Le panorama politique est loin d’être serein en ce moment. Après un survol de la situation générale, trois problèmes de tailles émergent qui retiennent l’attention : le prolongement de la transition, le calendrier électoral imposé par la CEDEAO, l’instance communautaire, et la tenue projetée des assises nationales.
Les points chauds de l’heure qui suscitent maintes commentaires dans le pays. Analyse au vitriol…
Faut-il prolonger la transition ?
Oui, à n’en point douter, car le temps imparti est trop court. Et le chantier dont le clou est ce fameux scrutin fixé fin février début mars, par l’instance communautaire est très vaste.
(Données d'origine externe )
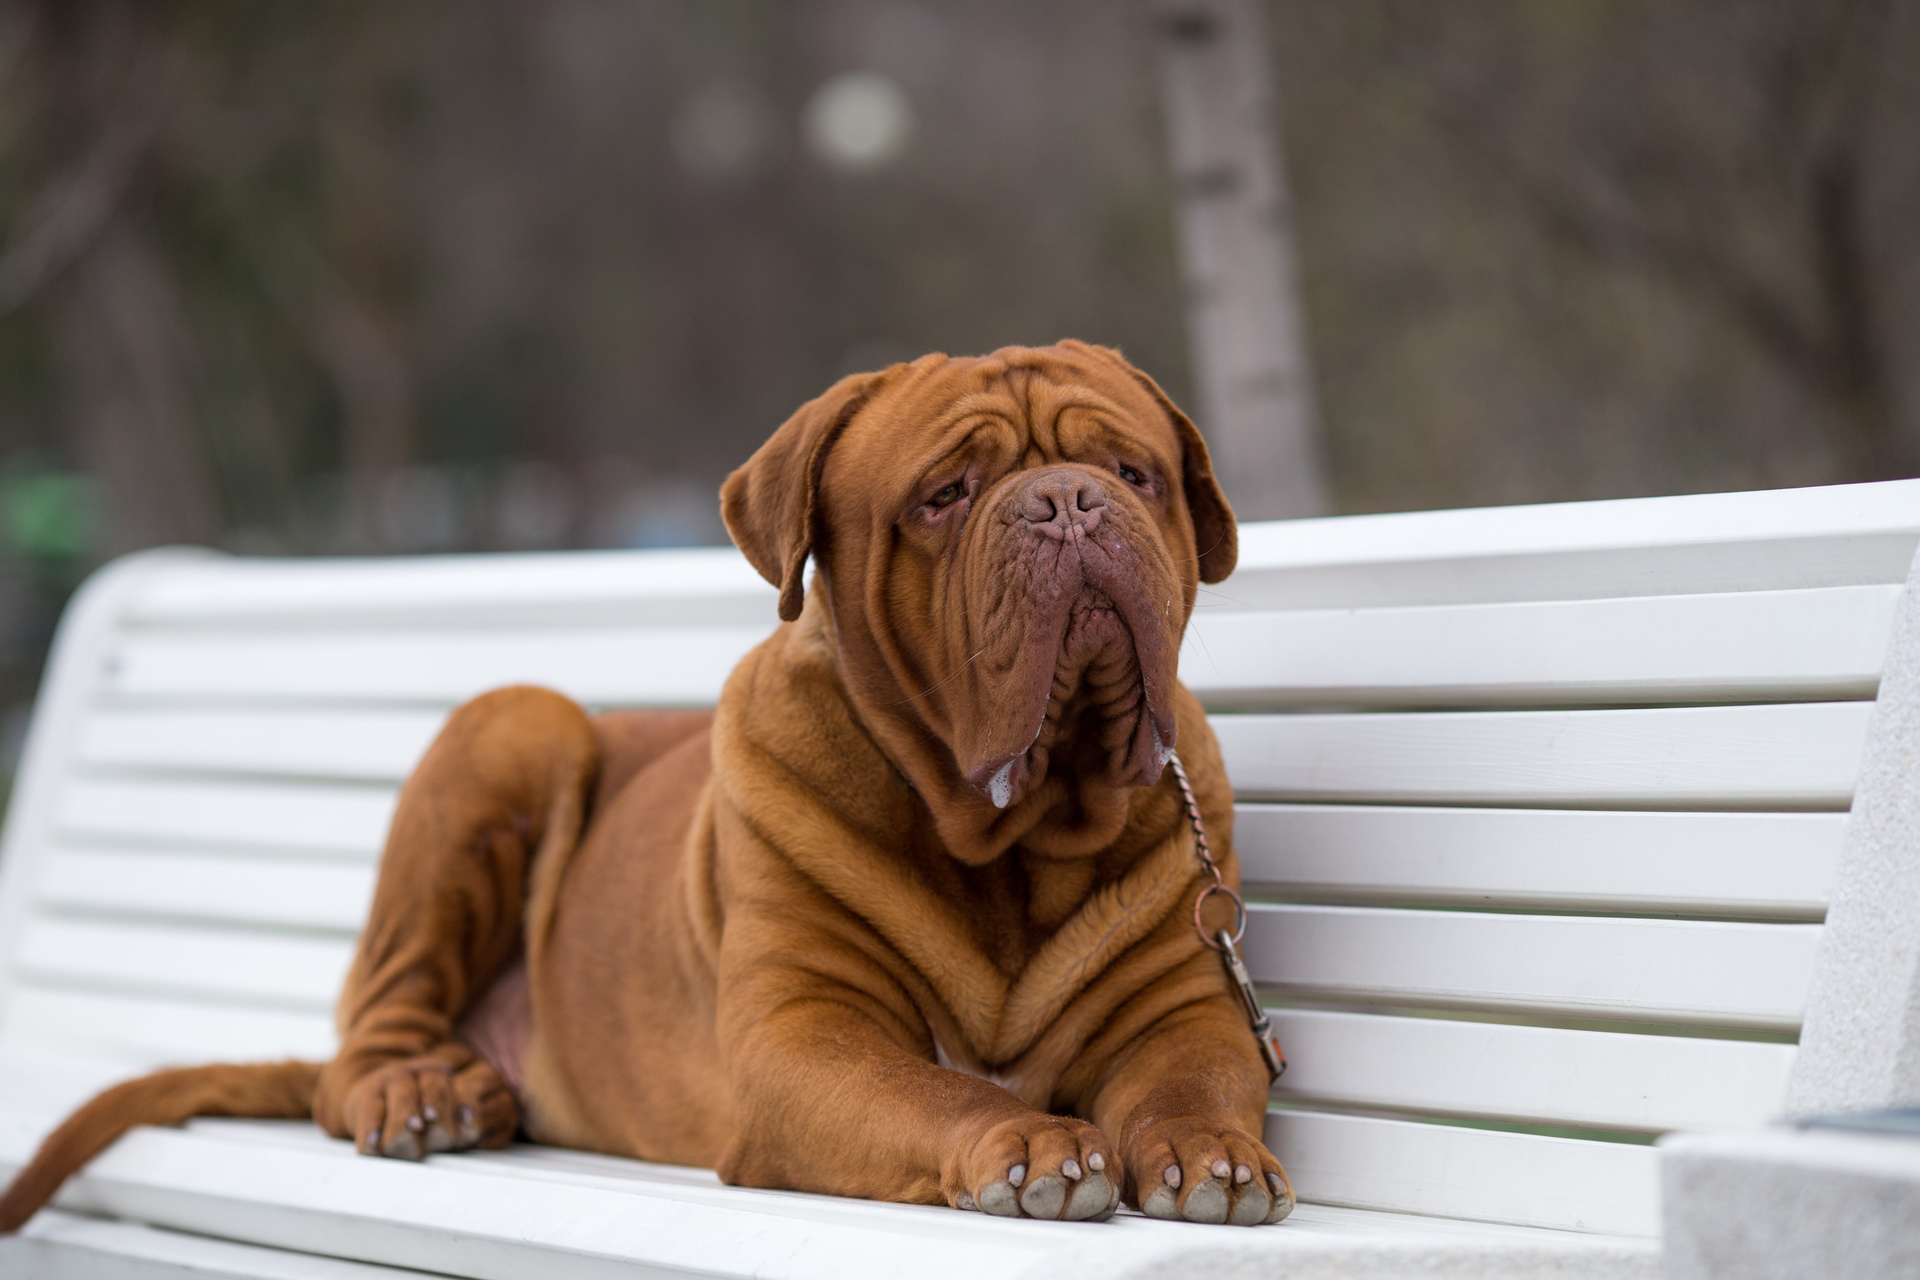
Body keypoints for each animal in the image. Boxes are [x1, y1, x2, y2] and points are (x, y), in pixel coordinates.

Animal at [0, 339, 1297, 1228]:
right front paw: (1028, 1143)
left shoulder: (1187, 1007)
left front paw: (1209, 1155)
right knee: (369, 1024)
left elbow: (1191, 1077)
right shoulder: (805, 1035)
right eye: (945, 495)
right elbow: (942, 1094)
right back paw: (416, 1086)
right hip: (508, 726)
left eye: (1133, 469)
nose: (1070, 499)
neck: (1012, 835)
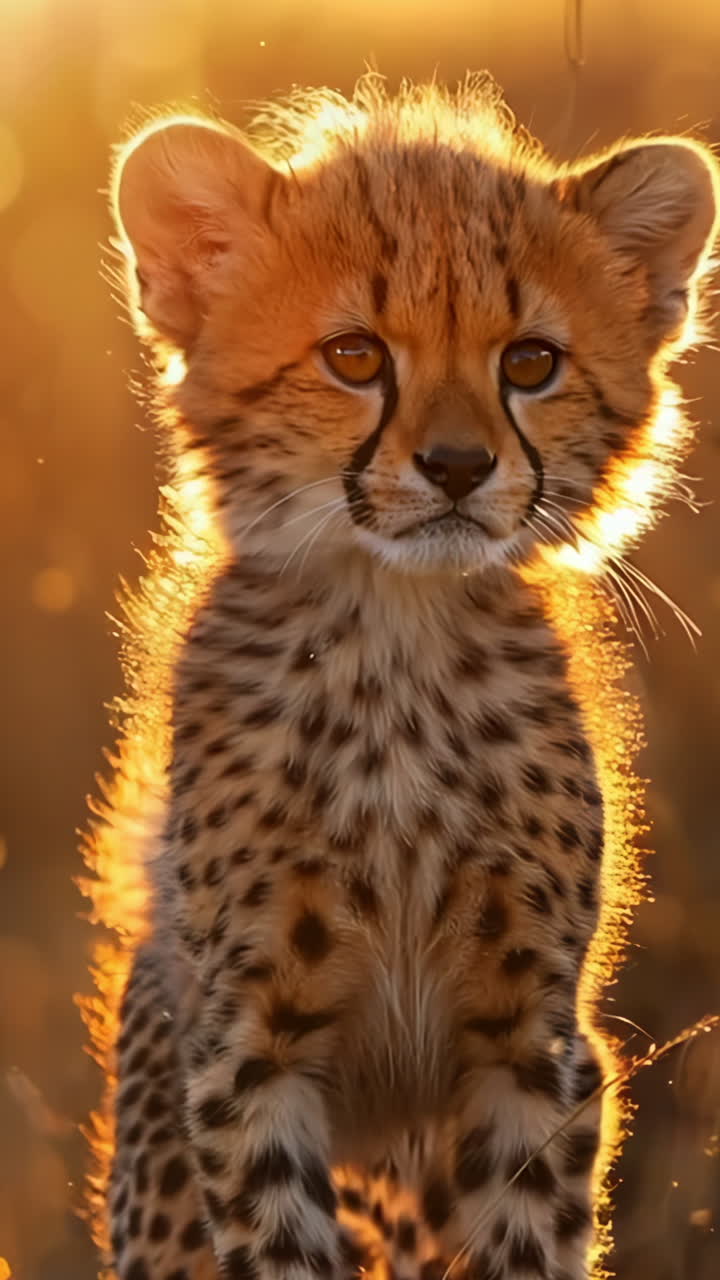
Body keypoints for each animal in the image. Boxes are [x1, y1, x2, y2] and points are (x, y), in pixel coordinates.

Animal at [96, 75, 718, 1280]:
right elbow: (281, 1244)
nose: (459, 466)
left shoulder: (534, 1048)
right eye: (354, 357)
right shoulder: (249, 1054)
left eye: (529, 363)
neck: (398, 639)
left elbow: (521, 1239)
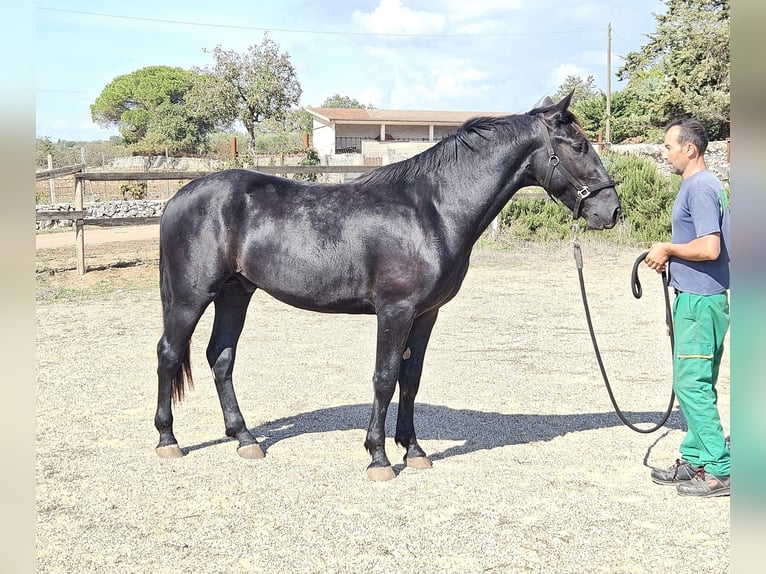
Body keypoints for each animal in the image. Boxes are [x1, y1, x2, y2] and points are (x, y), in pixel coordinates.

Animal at [154, 93, 624, 482]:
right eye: (578, 146)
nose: (612, 210)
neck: (432, 209)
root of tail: (179, 197)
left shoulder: (426, 313)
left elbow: (410, 379)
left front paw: (413, 450)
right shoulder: (395, 310)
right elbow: (384, 378)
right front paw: (378, 458)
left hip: (235, 293)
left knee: (221, 358)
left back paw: (245, 439)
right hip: (192, 297)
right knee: (169, 353)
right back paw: (168, 441)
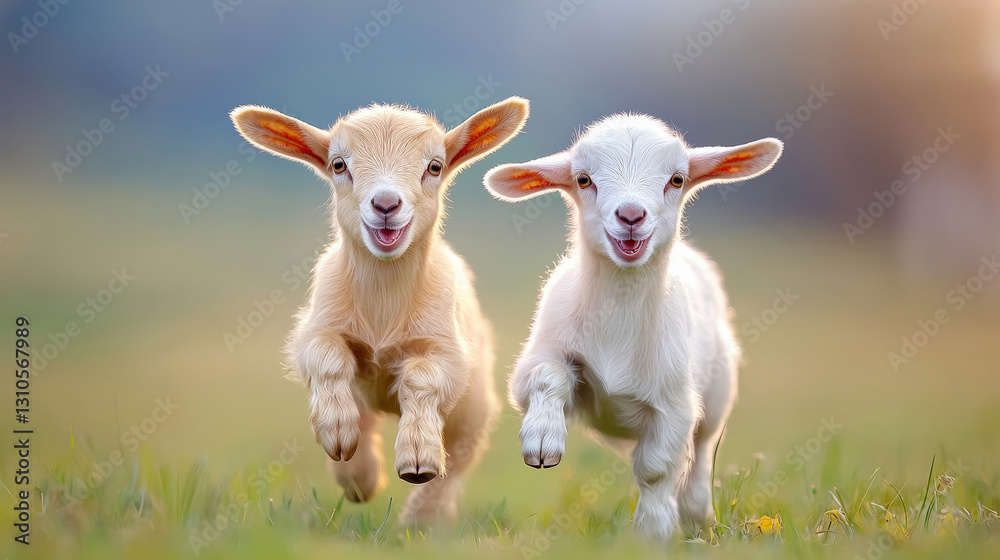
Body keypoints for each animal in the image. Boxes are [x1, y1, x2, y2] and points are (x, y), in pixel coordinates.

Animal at [230, 97, 529, 524]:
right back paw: (359, 478)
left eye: (434, 166)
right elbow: (327, 359)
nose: (386, 205)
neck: (384, 305)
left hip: (475, 405)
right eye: (339, 164)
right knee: (365, 418)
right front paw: (337, 433)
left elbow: (422, 380)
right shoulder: (316, 329)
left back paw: (424, 518)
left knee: (459, 458)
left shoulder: (447, 351)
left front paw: (418, 457)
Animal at [484, 113, 782, 540]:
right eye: (584, 179)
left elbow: (655, 469)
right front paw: (542, 440)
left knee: (700, 456)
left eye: (676, 179)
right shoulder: (538, 357)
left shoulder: (675, 404)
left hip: (717, 396)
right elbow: (546, 378)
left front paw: (653, 532)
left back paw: (695, 516)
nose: (630, 216)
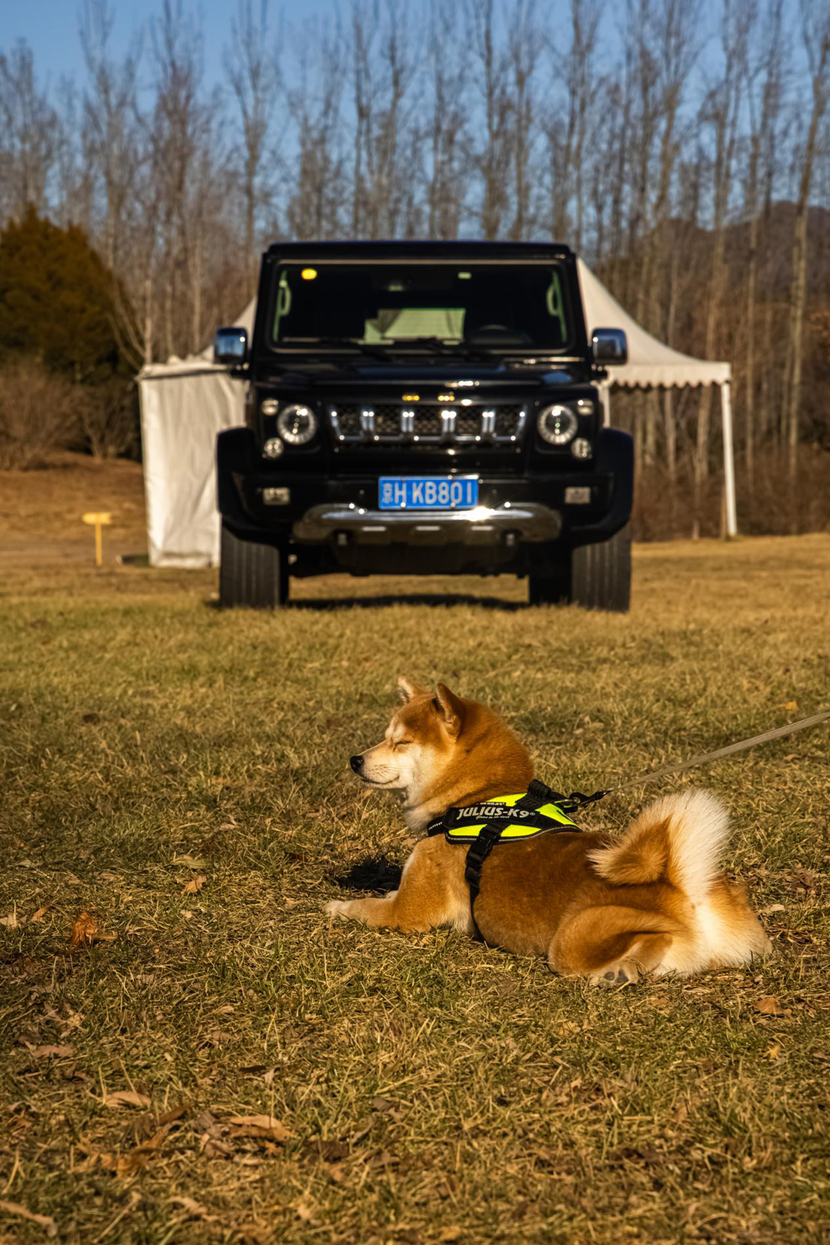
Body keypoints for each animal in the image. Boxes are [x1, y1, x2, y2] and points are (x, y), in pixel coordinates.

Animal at [323, 682, 771, 981]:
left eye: (401, 742)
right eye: (386, 738)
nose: (355, 759)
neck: (477, 799)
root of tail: (682, 888)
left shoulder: (409, 911)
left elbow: (369, 907)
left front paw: (338, 907)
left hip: (573, 940)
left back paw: (623, 969)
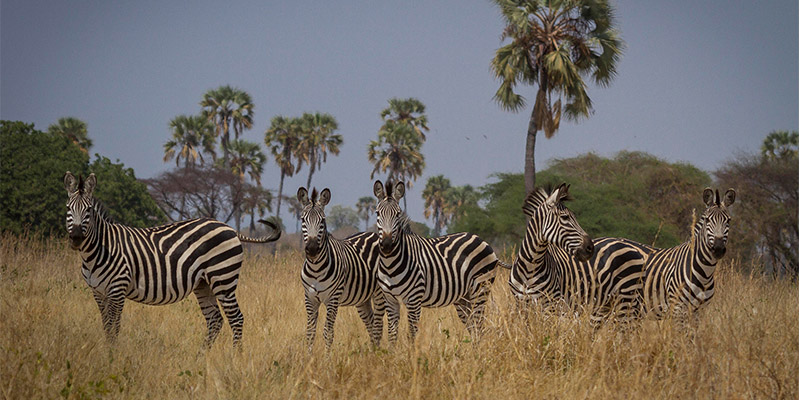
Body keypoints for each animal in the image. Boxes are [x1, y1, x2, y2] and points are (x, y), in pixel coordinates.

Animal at [63, 171, 282, 346]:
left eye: (88, 210)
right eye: (68, 209)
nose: (76, 238)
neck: (98, 251)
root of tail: (230, 228)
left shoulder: (118, 289)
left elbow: (114, 327)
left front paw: (112, 357)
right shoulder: (98, 292)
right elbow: (106, 327)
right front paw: (108, 353)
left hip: (223, 278)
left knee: (236, 318)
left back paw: (235, 357)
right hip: (203, 284)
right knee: (215, 320)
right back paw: (201, 357)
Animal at [296, 186, 398, 348]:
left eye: (322, 221)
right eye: (303, 220)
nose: (312, 249)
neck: (316, 268)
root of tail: (375, 235)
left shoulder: (333, 299)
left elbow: (328, 333)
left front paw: (327, 355)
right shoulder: (309, 299)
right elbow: (310, 333)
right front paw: (308, 355)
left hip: (379, 294)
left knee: (377, 327)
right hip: (362, 298)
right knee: (370, 324)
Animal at [374, 180, 500, 342]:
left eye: (397, 214)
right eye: (377, 213)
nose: (387, 245)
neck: (390, 265)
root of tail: (480, 239)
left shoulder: (414, 299)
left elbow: (412, 334)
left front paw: (411, 349)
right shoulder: (390, 300)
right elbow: (392, 335)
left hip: (481, 289)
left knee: (478, 327)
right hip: (463, 297)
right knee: (473, 328)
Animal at [510, 183, 648, 324]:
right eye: (565, 217)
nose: (590, 248)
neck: (530, 267)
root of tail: (634, 249)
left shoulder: (551, 305)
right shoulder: (521, 305)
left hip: (627, 298)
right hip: (608, 303)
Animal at [636, 188, 736, 322]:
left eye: (728, 220)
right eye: (707, 220)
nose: (718, 248)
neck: (705, 274)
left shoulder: (700, 312)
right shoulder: (677, 309)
Aller à bribes abattues serait courir à la catastrophe, car au Mali les élections générales constituent une poudrière qui, si des garde-fous ne sont pas érigés, risque de sauter tôt ou tard.
L’on a encore en mémoire le feuilleton Soumaïla Cissé-IBK qui tint tout le monde en haleine des mois durant et où le premier s’est arc-bouté sur sa position de contestataire, ne voulant guère lâcher du leste pour reconnaitre la victoire du seconde.
Ensuite, la fronde de certains candidats malheureux aux dernières législatives, qui ébranla la Cour Constitutionnelle éclaboussant Madame Manassa sa présidente. Affaire qui faillit causer un véritable séisme, tant elle souleva des remous. Et à l’analyse, c’est cette épineuse affaire de scrutin volé qui fut indirectement à la base du départ du président de la République, tant elle éclaboussa le pouvoir.
Au moment où le présent article était écrit, la CEDEAO, par une énième fois, planchait sur le problème de la durée de cette transition. Mais en toute sagesse, la communauté sous-régionale devrait mettre un peu d’eau dans son vin en lâchant du leste au lieu de s’arc-bouter sur sa décision de maintenir vaille que vaille la durée de la période transitoire. Allons doucement, on est pressé.
Le calendrier électoral imposé par l’instance communautaire
Le présent sujet et le précèdent s’imbriquent forcement, parce que liés l’un à l’autre. Car pour les partisans du prolongement de la transition, c’est l’argument d’une élection saine, transparente et bien balisée qui tient principalement la route. Mais pour préparer ces conditions, la souplesse du temps est nécessaire. Le balisage du chemin «électoral est un travail délicat qui doit réunir l’accord de tous les acteurs. Sinon, l’équipe transitoire ferait cavalier seul et finira par opérer un travail inachevé et incohérent. Ce qui serait une vraie catastrophe pour l’avenir du pays.
Pour se faire, il faut laisser le temps au temps et donner une bouffée d’air au gouvernement pour qu’il puisse mener à bien son travail. Et cela demande un certain temps. D’où le prolongement de la transition et le déplacement de la date du scrutin.
Par ailleurs, d’autres priorités s’imposent, qui ne doivent pas être auscultées. Ce qui saute à l’œil, c’est que le pays a cruellement besoin de réformes. Et on ne parlera pas de la révision constitutionnelle puisque la dite constitution adoptée en 1991 a un besoin criard d’amendements.
Que de travail à peine, sinon pas encore abordé ! et l’on en arrive à se demander ce que l’équipe de Choguel fichait depuis le temps où elle fut installée.
Au Mali, on a tendance à brûler du temps en balivernes, en cachoteries et en futilités. Péché mignon, sinon grave dont on doit se débarrasser.
Les assises nationales : opportunes ou non ?
C’est selon, car s’il y a des défenseurs, il y a aussi de farouches opposants dont des politiques à la tenues de ces fameuses assisses. Ces derniers soupçonnent le pouvoir de vouloir temporiser pour gagner du temps et profiter de ce rassemblement pour arracher l’aval du peuple.
Quoi qu’il en soit, ces assises nous les jugeons nécessaires pour la bonne marche du pays. Parce que certaines vérités doivent être dites pour rectifier le tir et repartir sur de nouvelles bases, car il n’est jamais trop tard pour bien faire.
Mais ce qui est à craindre, c’est que ces assises risquent d’enregistrer un fort taux d’abstention pour la bonne raison que les opposants sont prêts, comme ils l’ont déjà déclaré, à les boycotter.
Ce qui serait dommage pour la crédibilité de l’épreuve.